:: Aim of the exercise ::
Copy each line below in which the string "ordre" appears.

:: Raw data ::
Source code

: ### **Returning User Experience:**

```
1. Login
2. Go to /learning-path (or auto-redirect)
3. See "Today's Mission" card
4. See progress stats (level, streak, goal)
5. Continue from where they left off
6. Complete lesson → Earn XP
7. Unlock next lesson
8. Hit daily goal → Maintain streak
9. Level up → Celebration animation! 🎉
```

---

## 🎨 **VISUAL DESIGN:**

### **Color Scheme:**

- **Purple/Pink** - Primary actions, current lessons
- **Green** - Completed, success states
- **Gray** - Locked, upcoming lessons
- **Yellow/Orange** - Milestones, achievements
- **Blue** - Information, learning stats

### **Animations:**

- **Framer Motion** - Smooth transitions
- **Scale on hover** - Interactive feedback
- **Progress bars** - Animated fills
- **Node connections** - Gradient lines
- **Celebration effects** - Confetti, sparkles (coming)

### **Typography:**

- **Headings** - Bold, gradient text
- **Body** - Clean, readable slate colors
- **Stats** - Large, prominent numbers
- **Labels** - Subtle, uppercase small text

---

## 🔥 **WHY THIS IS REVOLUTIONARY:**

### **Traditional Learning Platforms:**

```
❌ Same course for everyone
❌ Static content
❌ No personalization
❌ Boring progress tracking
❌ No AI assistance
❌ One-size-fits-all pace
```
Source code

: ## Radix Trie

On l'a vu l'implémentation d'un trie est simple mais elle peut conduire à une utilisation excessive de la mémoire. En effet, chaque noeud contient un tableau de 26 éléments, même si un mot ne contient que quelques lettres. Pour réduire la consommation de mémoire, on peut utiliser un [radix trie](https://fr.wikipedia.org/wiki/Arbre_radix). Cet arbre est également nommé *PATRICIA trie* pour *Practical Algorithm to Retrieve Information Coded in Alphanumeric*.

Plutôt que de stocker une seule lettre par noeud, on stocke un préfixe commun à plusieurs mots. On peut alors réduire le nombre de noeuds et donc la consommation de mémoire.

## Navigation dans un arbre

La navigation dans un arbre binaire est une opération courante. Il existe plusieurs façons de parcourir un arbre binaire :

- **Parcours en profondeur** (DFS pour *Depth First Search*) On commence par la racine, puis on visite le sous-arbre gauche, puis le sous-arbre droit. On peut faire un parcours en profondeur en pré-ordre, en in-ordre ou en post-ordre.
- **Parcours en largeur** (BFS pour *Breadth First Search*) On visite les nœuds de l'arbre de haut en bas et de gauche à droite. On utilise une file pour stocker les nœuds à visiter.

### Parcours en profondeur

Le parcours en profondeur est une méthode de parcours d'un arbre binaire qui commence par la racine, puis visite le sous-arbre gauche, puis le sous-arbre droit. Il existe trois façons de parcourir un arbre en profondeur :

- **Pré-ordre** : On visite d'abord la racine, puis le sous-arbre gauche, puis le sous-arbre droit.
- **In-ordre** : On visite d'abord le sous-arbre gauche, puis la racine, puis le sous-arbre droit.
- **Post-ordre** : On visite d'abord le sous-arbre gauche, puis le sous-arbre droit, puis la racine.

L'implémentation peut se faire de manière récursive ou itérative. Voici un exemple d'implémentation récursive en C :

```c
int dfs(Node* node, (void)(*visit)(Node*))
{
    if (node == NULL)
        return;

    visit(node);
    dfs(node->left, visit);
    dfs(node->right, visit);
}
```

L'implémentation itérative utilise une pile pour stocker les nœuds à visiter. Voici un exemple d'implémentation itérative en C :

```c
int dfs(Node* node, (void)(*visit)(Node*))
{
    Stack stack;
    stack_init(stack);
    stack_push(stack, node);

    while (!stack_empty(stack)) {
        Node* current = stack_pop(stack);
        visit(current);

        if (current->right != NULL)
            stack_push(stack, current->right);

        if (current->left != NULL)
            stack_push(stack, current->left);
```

:: Answer to this task ::
- **Parcours en profondeur** (DFS pour *Depth First Search*) On commence par la racine, puis on visite le sous-arbre gauche, puis le sous-arbre droit. On peut faire un parcours en profondeur en pré-ordre, en in-ordre ou en post-ordre.
- **Pré-ordre** : On visite d'abord la racine, puis le sous-arbre gauche, puis le sous-arbre droit.
- **In-ordre** : On visite d'abord le sous-arbre gauche, puis la racine, puis le sous-arbre droit.
- **Post-ordre** : On visite d'abord le sous-arbre gauche, puis le sous-arbre droit, puis la racine.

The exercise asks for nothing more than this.